Emmerich hat zum ersten Mal ein gleichgeschlechtliches Prinzenpaar
„Es ist schön zu sehen, wie normal es mittlerweile geworden ist, queere Vereine zu gründen oder auch in sie einzutreten – auch wenn man selbst heterosexuell ausgerichtet ist“, so Sellmer.
Wie bunt der Karneval geworden ist, zeigt in diesem Jahr auch Emmerich. Mit Thorsten und Steffen Gartenmeier regieren dort zum ersten Mal zwei Prinzen. „Für uns ist damit ein Traum in Erfüllung gegangen“, freut sich Thorsten. Karnevalistisch waren die beiden Prinzen schon viele Jahre aktiv. Thorsten war viele Jahre beim Emmericher Kolpingkarneval, doch vor allen Dingen war er Tänzer bei der Tanzgruppe No Limit. Steffen ist seit 19 Jahren aktiv im Eltener Kolpingkarneval – die Liebe zum Karneval liegt bei ihm in der Familie. Durch den Karneval haben auch Steffen und Thorsten zueinander gefunden. Seit 2011 gehen sie als Paar durchs Leben, 2017 folgte die Hochzeit.

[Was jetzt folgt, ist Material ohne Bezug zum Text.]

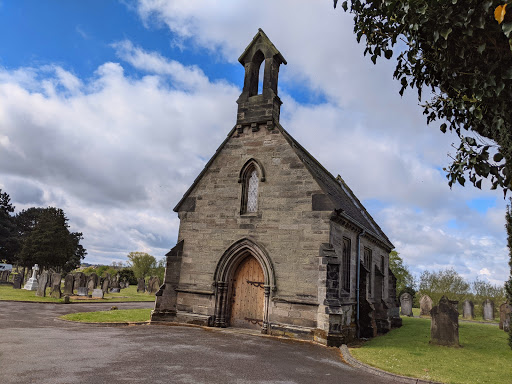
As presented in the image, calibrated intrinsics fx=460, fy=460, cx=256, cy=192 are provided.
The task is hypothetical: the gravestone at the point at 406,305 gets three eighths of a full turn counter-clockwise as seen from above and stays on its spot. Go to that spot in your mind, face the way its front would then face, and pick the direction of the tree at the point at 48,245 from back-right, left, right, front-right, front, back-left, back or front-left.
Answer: back-left

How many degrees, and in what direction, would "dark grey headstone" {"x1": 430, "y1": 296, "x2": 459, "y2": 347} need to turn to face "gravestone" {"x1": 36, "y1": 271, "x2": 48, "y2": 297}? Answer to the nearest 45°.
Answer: approximately 90° to its right

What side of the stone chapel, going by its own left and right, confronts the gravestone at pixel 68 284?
right

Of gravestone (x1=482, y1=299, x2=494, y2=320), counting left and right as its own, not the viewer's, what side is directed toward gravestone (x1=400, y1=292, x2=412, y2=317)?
right

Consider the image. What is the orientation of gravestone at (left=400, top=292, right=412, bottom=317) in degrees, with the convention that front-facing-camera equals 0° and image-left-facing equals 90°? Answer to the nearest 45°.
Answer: approximately 0°

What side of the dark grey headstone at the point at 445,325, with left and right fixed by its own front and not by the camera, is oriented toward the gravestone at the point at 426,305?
back

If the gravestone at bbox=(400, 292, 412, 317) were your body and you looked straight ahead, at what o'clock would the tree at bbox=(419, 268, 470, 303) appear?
The tree is roughly at 7 o'clock from the gravestone.

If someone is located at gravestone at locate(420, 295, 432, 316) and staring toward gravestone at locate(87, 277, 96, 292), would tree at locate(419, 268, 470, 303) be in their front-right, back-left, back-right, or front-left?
back-right

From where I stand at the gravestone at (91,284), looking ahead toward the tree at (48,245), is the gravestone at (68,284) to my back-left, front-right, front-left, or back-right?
back-left
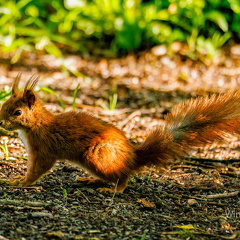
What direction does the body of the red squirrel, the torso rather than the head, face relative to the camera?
to the viewer's left
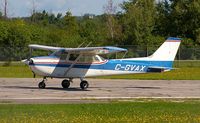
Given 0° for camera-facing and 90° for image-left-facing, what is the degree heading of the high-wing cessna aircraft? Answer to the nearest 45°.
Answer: approximately 90°
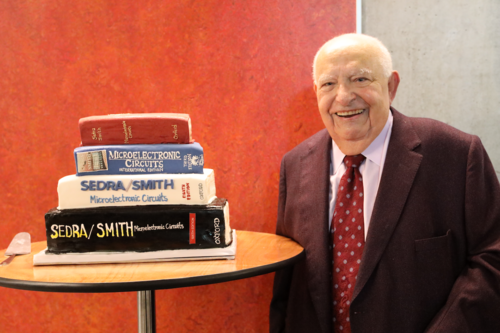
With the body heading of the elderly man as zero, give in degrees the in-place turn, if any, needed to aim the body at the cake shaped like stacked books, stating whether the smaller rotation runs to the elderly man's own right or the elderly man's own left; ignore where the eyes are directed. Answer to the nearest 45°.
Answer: approximately 45° to the elderly man's own right

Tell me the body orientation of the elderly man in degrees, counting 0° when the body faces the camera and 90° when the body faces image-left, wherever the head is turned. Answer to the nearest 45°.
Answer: approximately 45°

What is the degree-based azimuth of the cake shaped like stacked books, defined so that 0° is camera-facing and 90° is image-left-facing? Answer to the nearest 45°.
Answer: approximately 0°

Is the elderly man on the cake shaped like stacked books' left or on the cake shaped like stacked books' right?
on its left
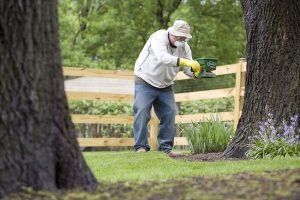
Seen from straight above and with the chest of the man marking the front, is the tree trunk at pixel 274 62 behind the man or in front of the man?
in front

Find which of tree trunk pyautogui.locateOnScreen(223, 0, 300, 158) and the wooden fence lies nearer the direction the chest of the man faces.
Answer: the tree trunk

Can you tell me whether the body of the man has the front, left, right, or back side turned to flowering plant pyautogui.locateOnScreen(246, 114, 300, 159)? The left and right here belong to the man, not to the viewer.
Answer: front

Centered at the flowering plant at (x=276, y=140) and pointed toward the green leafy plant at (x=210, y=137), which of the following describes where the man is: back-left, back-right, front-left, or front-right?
front-left

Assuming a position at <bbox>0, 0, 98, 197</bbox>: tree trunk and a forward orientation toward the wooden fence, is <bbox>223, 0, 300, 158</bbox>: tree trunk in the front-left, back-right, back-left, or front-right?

„Als Karnevalist freut man sich, dieses Amt nun ausüben zu können. Es ist für uns beide mit sehr vielen Emotionen verbunden“, betont Thorsten. Die Reaktionen auf das gleichgeschlechtliche Prinzenpaar fallen durchweg positiv aus. „Wir können uns sehr glücklich schätzen, dass wir keinerlei Anfeindungen bekommen und mit offenen Armen empfangen werden.“
Und Emmerich ist nicht die Ausnahme: Auch in Düsseldorf-Unterbach regiert diese Session ein gleichgeschlechtliches Prinzenpaar, wie auch 2020 bereits in Mönchengladbach. „In der heutigen Zeit sollte das auch zur Normalität gehören“, betont Thorsten.